PLOT– Japanese author Hiromi Kawakami’s short story collection, Record of a Night Too Brief, is comprised of three short stories that are surreal and magical. Translated to english by Lucy North.

LIKE/DISLIKE– Normally, I break what I like and dislike about a book, into two separate areas, but with Record of a Night Too Brief, the likes and dislikes blend together, and I thought it would be easiest to simply discuss the book as a whole.

The stories in Record of a Night Too Brief are quite bizarre. They are works of surrealism, with bits of magical realism, and I wondered how much of Japanese folklore was being worked in, that I wasn’t picking up on. Normally when I read translated fiction, I feel like I understand the cultural context, but perhaps because these stories were so unusual, I felt like I was getting lost in translation.

I have a confession: Until reading NetGalley’s description of the collection a few minutes ago, I didn’t realize that this was a collection of three stories. I thought it was a bunch of very short stories with two longer ones at the end. I’m not sure how I missed it ( perhaps because it was so bizarre and confusing) but I didn’t not catch on that the short chapters at the beginning of the story were actually one story, rather than individual shorts. Being totally honest, I didn’t understand them. I read them more as stories that elicited an emotion, rather than stories that make sense from a storytelling standpoint. It was like walking around a modern art exhibit.

The last two stories, I enjoyed far more. The first was about a woman who is haunted by her older brother, who has died. This brother had been arranged to marry a local girl, who does not know what he looked like, so the family simply marries her to his younger brother, without telling her. The dead brother haunts the household, but only his sister can see him. In one chilling scene, his ghost attempts to make-out with his would-be bride, which his sister can see and she watches as her new sister-in-law struggles to breathe, because a ghost is pressing on her chest.

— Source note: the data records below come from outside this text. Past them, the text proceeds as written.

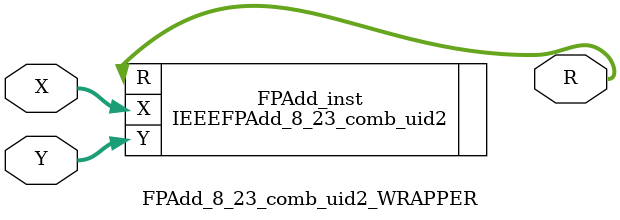
<source format=sv>
`timescale 1ns / 1ps


module FPAdd_8_23_comb_uid2_WRAPPER(

    input                [31:0] X,
    input                [31:0] Y,
    output               [31:0] R

);

  // Instantiate the top VHDL module
  IEEEFPAdd_8_23_comb_uid2 FPAdd_inst (
    .X(X),
    .Y(Y),
    .R(R)
  );

endmodule

</source>
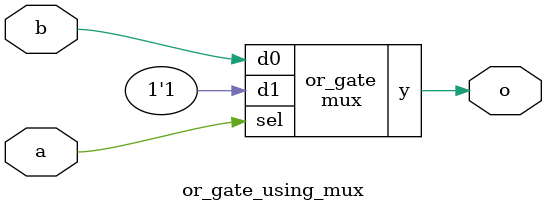
<source format=sv>

module mux (
    input  d0,
    d1,
    input  sel,
    output y
);

  assign y = sel ? d1 : d0;

endmodule

//----------------------------------------------------------------------------
// Task
//----------------------------------------------------------------------------

module or_gate_using_mux (
    input  a,
    input  b,
    output o
);

  // Task:

  // Implement or gate using instance(s) of mux,
  // constants 0 and 1, and wire connections

  mux or_gate (
      .d0 (b),
      .d1 (1'b1),
      .sel(a),
      .y  (o)
  );


endmodule

</source>
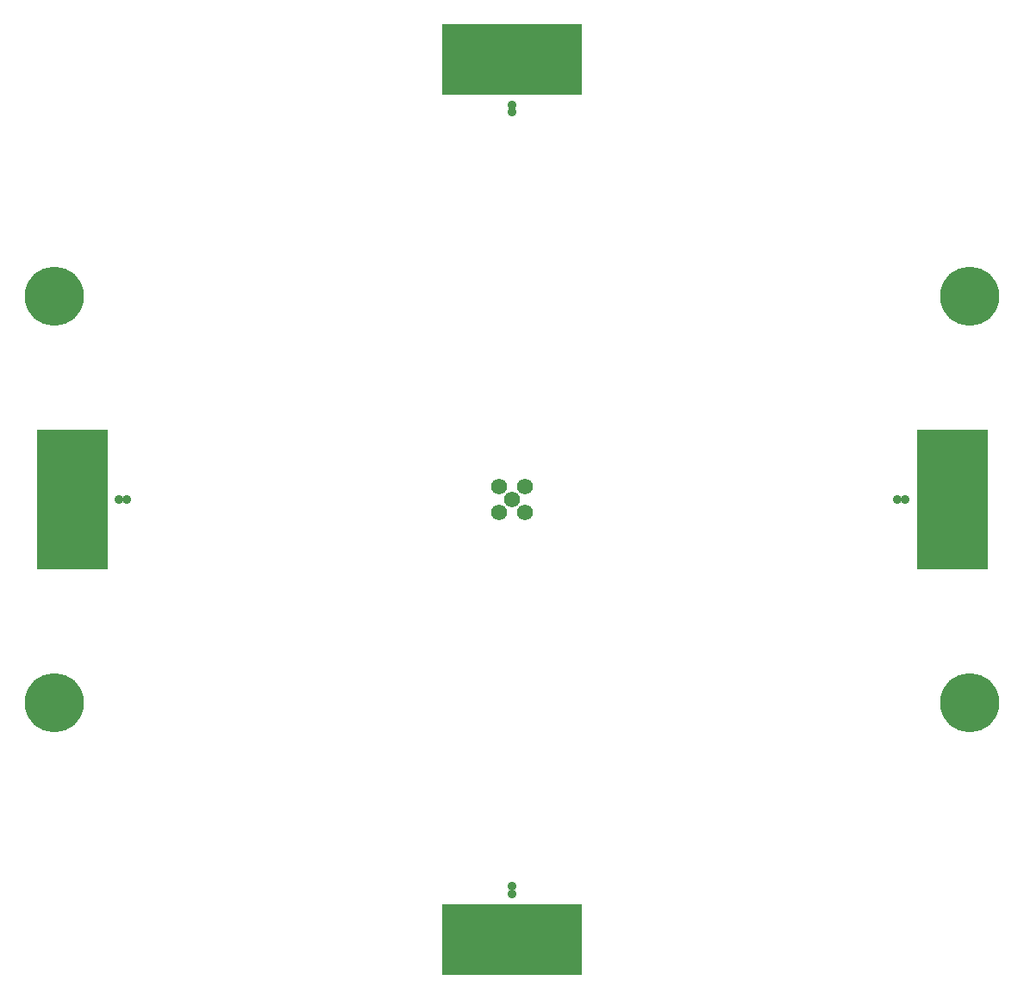
<source format=gts>
G04*
G04 #@! TF.GenerationSoftware,Altium Limited,Altium Designer,22.1.2 (22)*
G04*
G04 Layer_Color=8388736*
%FSLAX25Y25*%
%MOIN*%
G70*
G04*
G04 #@! TF.SameCoordinates,A02CA134-AAF4-468B-A2AC-DD95B3683172*
G04*
G04*
G04 #@! TF.FilePolarity,Negative*
G04*
G01*
G75*
%ADD13R,0.27775X0.54350*%
%ADD14R,0.54350X0.27775*%
%ADD15C,0.06200*%
%ADD16C,0.22853*%
%ADD17C,0.03562*%
D13*
X367327Y196299D02*
D03*
X26776D02*
D03*
D14*
X197000Y26024D02*
D03*
X197000Y366575D02*
D03*
D15*
X196850Y196301D02*
D03*
X201850Y201301D02*
D03*
Y191301D02*
D03*
X191850D02*
D03*
Y201301D02*
D03*
D16*
X373964Y117561D02*
D03*
Y275041D02*
D03*
X19737Y117561D02*
D03*
Y275041D02*
D03*
D17*
X196850Y46511D02*
D03*
Y43500D02*
D03*
X345958Y196299D02*
D03*
X349000D02*
D03*
X196850Y346129D02*
D03*
Y349000D02*
D03*
X47957Y196299D02*
D03*
X45000D02*
D03*
M02*

</source>
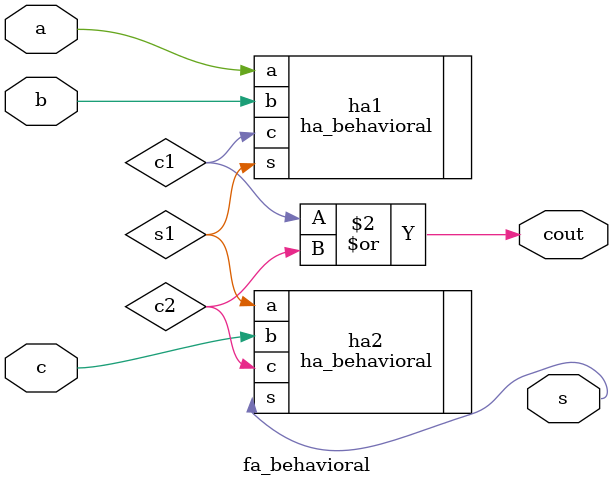
<source format=v>
module fa_behavioral (s, cout, a, b, c);

output s, cout;
input a, b, c;

reg cout;

wire s1, c1, c2;

ha_behavioral ha1 (.s(s1), .c(c1), .a(a), .b(b));
ha_behavioral ha2 (.s(s), .c(c2), .a(s1), .b(c));

always @ (c1, c2)
	cout = c1 | c2;
	
endmodule
</source>
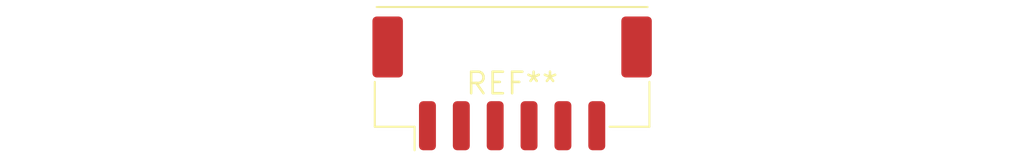
<source format=kicad_pcb>
(kicad_pcb (version 20240108) (generator pcbnew)

  (general
    (thickness 1.6)
  )

  (paper "A4")
  (layers
    (0 "F.Cu" signal)
    (31 "B.Cu" signal)
    (32 "B.Adhes" user "B.Adhesive")
    (33 "F.Adhes" user "F.Adhesive")
    (34 "B.Paste" user)
    (35 "F.Paste" user)
    (36 "B.SilkS" user "B.Silkscreen")
    (37 "F.SilkS" user "F.Silkscreen")
    (38 "B.Mask" user)
    (39 "F.Mask" user)
    (40 "Dwgs.User" user "User.Drawings")
    (41 "Cmts.User" user "User.Comments")
    (42 "Eco1.User" user "User.Eco1")
    (43 "Eco2.User" user "User.Eco2")
    (44 "Edge.Cuts" user)
    (45 "Margin" user)
    (46 "B.CrtYd" user "B.Courtyard")
    (47 "F.CrtYd" user "F.Courtyard")
    (48 "B.Fab" user)
    (49 "F.Fab" user)
    (50 "User.1" user)
    (51 "User.2" user)
    (52 "User.3" user)
    (53 "User.4" user)
    (54 "User.5" user)
    (55 "User.6" user)
    (56 "User.7" user)
    (57 "User.8" user)
    (58 "User.9" user)
  )

  (setup
    (pad_to_mask_clearance 0)
    (pcbplotparams
      (layerselection 0x00010fc_ffffffff)
      (plot_on_all_layers_selection 0x0000000_00000000)
      (disableapertmacros false)
      (usegerberextensions false)
      (usegerberattributes false)
      (usegerberadvancedattributes false)
      (creategerberjobfile false)
      (dashed_line_dash_ratio 12.000000)
      (dashed_line_gap_ratio 3.000000)
      (svgprecision 4)
      (plotframeref false)
      (viasonmask false)
      (mode 1)
      (useauxorigin false)
      (hpglpennumber 1)
      (hpglpenspeed 20)
      (hpglpendiameter 15.000000)
      (dxfpolygonmode false)
      (dxfimperialunits false)
      (dxfusepcbnewfont false)
      (psnegative false)
      (psa4output false)
      (plotreference false)
      (plotvalue false)
      (plotinvisibletext false)
      (sketchpadsonfab false)
      (subtractmaskfromsilk false)
      (outputformat 1)
      (mirror false)
      (drillshape 1)
      (scaleselection 1)
      (outputdirectory "")
    )
  )

  (net 0 "")

  (footprint "Molex_CLIK-Mate_502443-0670_1x06-1MP_P2.00mm_Vertical" (layer "F.Cu") (at 0 0))

)

</source>
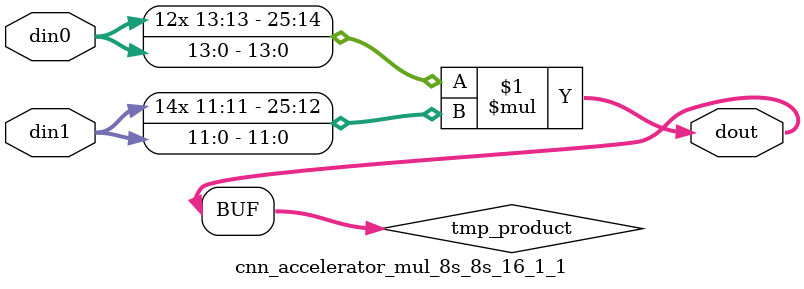
<source format=v>

`timescale 1 ns / 1 ps

 module cnn_accelerator_mul_8s_8s_16_1_1(din0, din1, dout);
parameter ID = 1;
parameter NUM_STAGE = 0;
parameter din0_WIDTH = 14;
parameter din1_WIDTH = 12;
parameter dout_WIDTH = 26;

input [din0_WIDTH - 1 : 0] din0; 
input [din1_WIDTH - 1 : 0] din1; 
output [dout_WIDTH - 1 : 0] dout;

wire signed [dout_WIDTH - 1 : 0] tmp_product;



























assign tmp_product = $signed(din0) * $signed(din1);








assign dout = tmp_product;





















endmodule

</source>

The last story features a woman who comes home from work to discover a snake in her house. This snake can shift into a woman. It turns out there is a whole world of people who can turn themselves into snakes and they try to lure other people to join them. Animals and transformation are themes woven throughout this collection.

RECOMMEND– Maybe. Record of a Night Too Brief wasn’t my cup of tea, but I did find the story about the ghost to be engaging. Overwhelmingly, I felt like I wasn’t understanding these stories. If you are able to read Kawakami’s stories in Japanese or know more about the Japanese culture, I suspect you would have a very different experience. This collection did win Japan’s Akutagawa prize.